章威狡黠笑道:“那你想不想知道,對方是誰?”
“最大的可能性是尚不知情的其余淵鱗殿成員,在瑜榮帝國不肯服從你的那一部分……再加上,瑜榮帝國的強者。若沒有皇室出面,我可不認為你們能夠在帝國境內,一個不直接連接外海的內陸湖中動用大批船只。”
嘴角一挽,寧越點頭道:“好計謀,你打算連同瑜榮帝國的皇室力量也一同葬送在這里?今夜之后,無論狩獵是是否成功,你都將是最大的贏家。不僅僅到手的是淵鱗殿,還有瑜榮帝國的統治權。”
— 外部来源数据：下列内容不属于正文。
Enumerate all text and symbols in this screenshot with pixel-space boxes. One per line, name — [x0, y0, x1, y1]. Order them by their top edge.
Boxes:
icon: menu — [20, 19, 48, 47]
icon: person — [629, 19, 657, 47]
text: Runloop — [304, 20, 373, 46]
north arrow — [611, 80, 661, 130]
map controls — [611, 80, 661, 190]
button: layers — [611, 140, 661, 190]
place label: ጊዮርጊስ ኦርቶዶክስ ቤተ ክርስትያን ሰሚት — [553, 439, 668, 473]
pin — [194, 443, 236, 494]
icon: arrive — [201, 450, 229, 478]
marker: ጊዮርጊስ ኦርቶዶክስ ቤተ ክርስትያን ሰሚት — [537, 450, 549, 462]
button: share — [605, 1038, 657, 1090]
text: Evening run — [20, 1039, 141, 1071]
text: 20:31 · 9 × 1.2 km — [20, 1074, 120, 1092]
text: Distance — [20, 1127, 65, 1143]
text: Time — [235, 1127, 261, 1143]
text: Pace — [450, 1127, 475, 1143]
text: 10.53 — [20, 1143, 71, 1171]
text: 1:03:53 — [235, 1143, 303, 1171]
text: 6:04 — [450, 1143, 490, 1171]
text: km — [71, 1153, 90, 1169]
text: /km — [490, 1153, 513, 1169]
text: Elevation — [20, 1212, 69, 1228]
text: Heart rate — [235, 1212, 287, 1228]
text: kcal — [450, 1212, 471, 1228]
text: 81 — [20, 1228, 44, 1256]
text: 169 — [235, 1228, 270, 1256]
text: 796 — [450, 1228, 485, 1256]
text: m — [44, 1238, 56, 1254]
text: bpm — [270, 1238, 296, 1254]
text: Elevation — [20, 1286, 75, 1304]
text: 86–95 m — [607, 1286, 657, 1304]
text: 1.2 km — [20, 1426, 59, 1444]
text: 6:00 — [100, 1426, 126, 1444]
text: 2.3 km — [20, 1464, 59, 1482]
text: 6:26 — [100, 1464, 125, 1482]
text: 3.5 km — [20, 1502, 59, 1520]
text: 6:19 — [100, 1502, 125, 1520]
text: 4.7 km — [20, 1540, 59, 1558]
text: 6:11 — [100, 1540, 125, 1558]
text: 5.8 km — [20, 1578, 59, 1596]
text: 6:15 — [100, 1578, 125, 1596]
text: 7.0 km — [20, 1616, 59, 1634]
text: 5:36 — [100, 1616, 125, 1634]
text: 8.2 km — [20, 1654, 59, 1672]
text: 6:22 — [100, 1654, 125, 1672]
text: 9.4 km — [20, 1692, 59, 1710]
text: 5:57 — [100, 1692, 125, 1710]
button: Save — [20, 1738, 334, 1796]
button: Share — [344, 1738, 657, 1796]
“和你說話就是輕松,一點就透。對,現在的瑜榮皇室不肯與我合作,正巧剩下的那群淵鱗殿之人,也打算找機會反對我。所以,我放出話去,明晚在天星湖泊與他們對決。”
“約的明晚?所以,不明真相的他們以為前天夜里的動靜,只是你為了奪權而造出來的,并非狩獵展開。甚至,他們都不清楚這個狩獵滄龍鱔的計劃。所以,今夜提前出動了,打算搶在你動手的時候,來一個一網打盡。所以,你就在這里守株待兔,以誘餌引出他們后,再這些人做餌,引出滄龍鱔王,然后又是一輪黃雀在后。”
十指下意識一握,寧越陰沉著臉,哼道:“從頭到尾,你究竟算計了多少人?之后,還打算算計多少人?”
“一將功成萬骨枯,他們能夠成為我霸業上墊腳的累累骸骨,只能怪自己太無能。留神看著,注意好滄龍鱔王被驚擾出來后的戰局。我去別處看看,他們準備的如何。你可千萬,不要臨陣脫逃哦。”
留下這句話,章威拂袖衣而去,毫不關心湖面上的動靜。
路上,看著嚴陣以待的眾多強者,他滿意地點了點頭,直到陣地的最末端,眼中又閃過一絲陰狠神色。
在這里,是芙沫負責的一支特別隊伍在待命。
“你該不會,全部告訴他了吧?”
“為何不能說?別忘了,我找他來是因為他掌握著我們所不知道的秘密,但也因為這個秘密,他很可能也希望對滄龍鱔王的狩獵成功。所以,他不會臨陣脫逃的。最多,是在局勢將定時,反戈一擊。但到了那個時候,孰強孰弱,還不一定呢。”
轟!
突然間,天星湖泊水面上爆出一道粗壯水柱,噴涌而散開的嘩嘩浪花中,一弧黑影狠狠切過逃逸中的木船,斬落無數紛飛碎屑。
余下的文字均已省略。